Quelle stratégie adopter ? Au siège, on planche sur les résultats de chaque circonscription, et le RN pourrait, en cas de triangulaire, choisir de retirer son candidat en faveur d’un candidat de droite mieux placé. “Il n’y aura pas de consigne de vote nationale“, assure Renaud Labaye, bras droit de Marine Le Pen à l’Assemblée. “Il y aura deux hypothèses : est-ce qu’on a besoin de gagner avec un candidat compatible, ou est-ce qu’on a besoin de faire battre quelqu’un qu’on considère comme néfaste”, ajoute un conseiller. Marine Le Pen, elle, débarrassée de sa campagne, devrait se consacrer dans l’entre-deux tours aux négociations.

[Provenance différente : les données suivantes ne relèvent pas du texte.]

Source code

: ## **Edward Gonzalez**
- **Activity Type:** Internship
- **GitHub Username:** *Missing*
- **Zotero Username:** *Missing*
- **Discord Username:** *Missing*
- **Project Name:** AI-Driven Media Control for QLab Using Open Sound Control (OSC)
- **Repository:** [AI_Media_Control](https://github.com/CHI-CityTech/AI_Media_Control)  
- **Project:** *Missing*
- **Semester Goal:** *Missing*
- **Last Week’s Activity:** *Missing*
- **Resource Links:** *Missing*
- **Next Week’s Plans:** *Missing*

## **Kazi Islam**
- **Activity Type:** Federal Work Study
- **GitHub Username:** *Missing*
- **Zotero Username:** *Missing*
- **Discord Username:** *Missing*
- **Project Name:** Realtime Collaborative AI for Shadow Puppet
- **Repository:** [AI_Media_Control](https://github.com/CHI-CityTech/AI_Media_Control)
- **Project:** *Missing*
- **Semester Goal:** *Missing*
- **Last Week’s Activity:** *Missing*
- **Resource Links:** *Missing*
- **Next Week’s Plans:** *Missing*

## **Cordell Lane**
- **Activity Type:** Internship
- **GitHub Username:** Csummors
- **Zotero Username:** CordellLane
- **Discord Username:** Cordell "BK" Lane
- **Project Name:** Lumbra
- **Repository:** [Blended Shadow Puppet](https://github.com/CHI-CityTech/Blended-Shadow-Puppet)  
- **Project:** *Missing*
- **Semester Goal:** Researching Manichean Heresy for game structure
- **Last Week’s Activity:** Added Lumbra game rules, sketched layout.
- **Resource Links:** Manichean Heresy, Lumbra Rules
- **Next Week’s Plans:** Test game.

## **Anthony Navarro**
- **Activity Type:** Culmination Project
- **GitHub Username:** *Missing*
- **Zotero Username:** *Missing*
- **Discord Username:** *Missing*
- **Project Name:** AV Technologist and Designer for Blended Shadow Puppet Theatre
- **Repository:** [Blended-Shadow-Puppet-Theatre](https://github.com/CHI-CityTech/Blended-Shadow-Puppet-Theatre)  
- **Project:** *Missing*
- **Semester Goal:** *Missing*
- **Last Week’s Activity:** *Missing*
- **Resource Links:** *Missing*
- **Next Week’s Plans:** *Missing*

“C’est pire que de la haine”

Dans la salle héninoise, les militants s’attardent, coupe de champagne à la main à rêver de leur grand soir. Claudine, Christelle et Nicolas sont venus en famille. C’est la première fois qu’ils assistent à une soirée du RN, mais “là c’est différent”. Eux votent RN de mère en fille, depuis des années. “Je pense à mon grand-père qui me disait qu’on n’aurait pas un bel avenir à cause de l’immigration incontrôlée, du chômage… Tout ça va enfin changer”, assure Christelle, la cinquantaine, pour qui le FN a toujours été la solution. Bruno, lui, est un rallié de la dernière heure. “Je suis ciottiste”, précise-t-il. Il assure qu’il existe des différences entre la droite et l’extrême droite, qu’elles ne sont qu’économiques, et que, d’ailleurs, il verrait plutôt Jordan Bardella que Marine Le Pen se présenter en 2027. “Il est plus charismatique, il représente les Français, même s’il a des origines algériennes, on s’en tape, parce qu’on connaît son histoire, il défend les valeurs de la France.”

Edouard, lui, habite à Lille. Il est ravi du score du RN, mais ça ne suffit pas à calmer sa colère. “Ce n’est même pas de la haine, précise-t-il. C’est pire que de la haine. Pourquoi on a laissé entrer tous ces migrants ? Pourquoi ils dorment dans nos HLM alors qu’on laisse les blancs par terre dans la rue ? A Roubaix ils ont ouvert le premier Quick Halal. Il y en a marre, il faut que ça change. Et pour ça, il n’y a que le RN.”